──────── RECORD EXTRACTS ────────

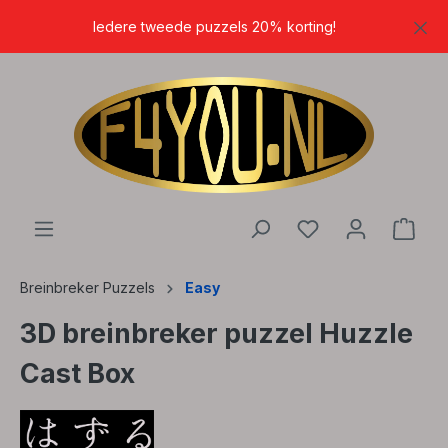
hoofdinhoud
Iedere tweede puzzels 20% korting!
Breinbreker Puzzels
Easy
3D breinbreker puzzel Huzzle
Cast Box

────────

EXERCISE DIRECTIONS:
Each line from the one containing "Iedere tweede puzzels 20% korting!" to the last line above must be returned exactly, and no line outside that range.

TASK RESULT:
Iedere tweede puzzels 20% korting!
Breinbreker Puzzels
Easy
3D breinbreker puzzel Huzzle
Cast Box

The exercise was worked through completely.